* **YOUR TASK**: Pull out of the data below the stretch of lines bounded by the one containing "1.109, de 09" and the one containing "1.161, de 18", both bounds included, unchanged.

* **EXCERPTED RECORDS**:
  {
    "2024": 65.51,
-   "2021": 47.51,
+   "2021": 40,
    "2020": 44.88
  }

==

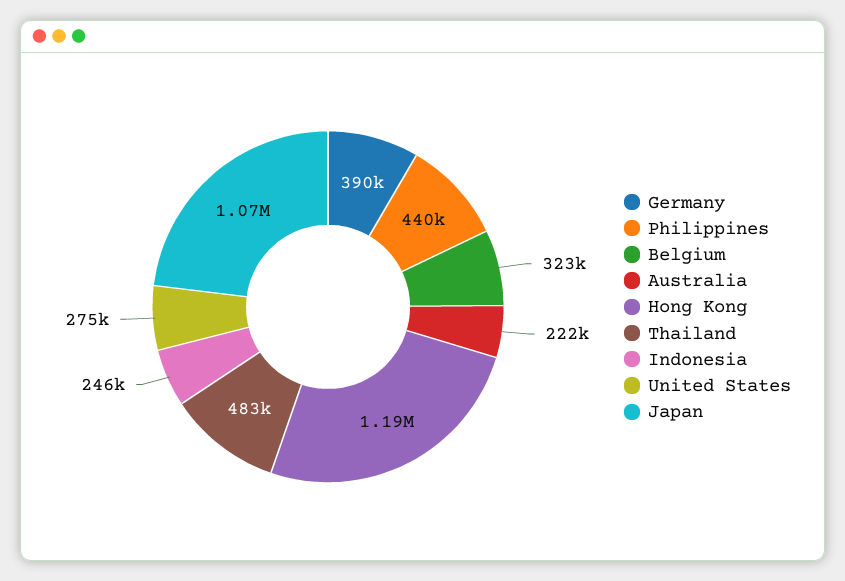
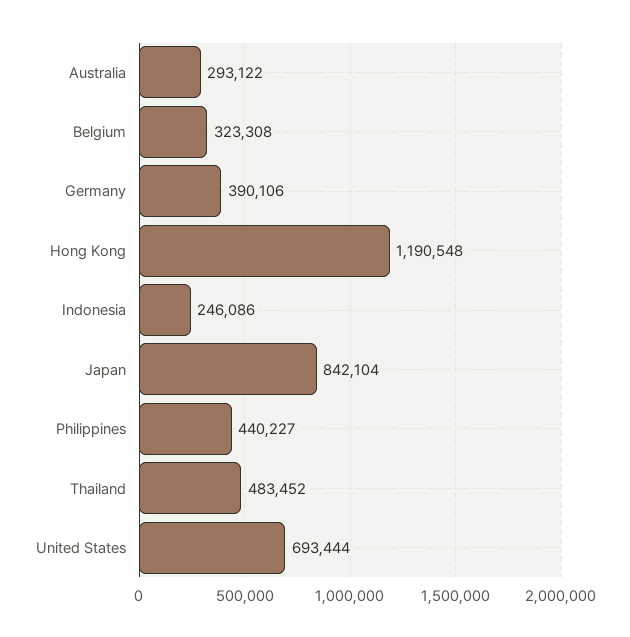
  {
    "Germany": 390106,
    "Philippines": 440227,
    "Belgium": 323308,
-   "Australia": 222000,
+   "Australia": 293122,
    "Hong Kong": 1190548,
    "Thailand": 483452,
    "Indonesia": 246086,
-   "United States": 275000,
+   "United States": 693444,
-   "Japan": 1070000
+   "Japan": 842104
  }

--

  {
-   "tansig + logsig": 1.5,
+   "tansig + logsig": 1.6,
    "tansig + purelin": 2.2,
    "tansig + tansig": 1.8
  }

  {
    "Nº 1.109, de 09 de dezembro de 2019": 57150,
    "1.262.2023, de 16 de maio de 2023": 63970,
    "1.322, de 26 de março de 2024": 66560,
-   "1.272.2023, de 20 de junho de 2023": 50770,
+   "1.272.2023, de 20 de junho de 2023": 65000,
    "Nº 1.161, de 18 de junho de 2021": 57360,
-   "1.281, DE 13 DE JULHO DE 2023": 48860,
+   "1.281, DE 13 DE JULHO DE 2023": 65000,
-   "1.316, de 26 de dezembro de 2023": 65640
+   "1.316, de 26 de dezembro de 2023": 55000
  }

* **OUTPUT FOR THIS EXERCISE**:
    "Nº 1.109, de 09 de dezembro de 2019": 57150,
    "1.262.2023, de 16 de maio de 2023": 63970,
    "1.322, de 26 de março de 2024": 66560,
-   "1.272.2023, de 20 de junho de 2023": 50770,
+   "1.272.2023, de 20 de junho de 2023": 65000,
    "Nº 1.161, de 18 de junho de 2021": 57360,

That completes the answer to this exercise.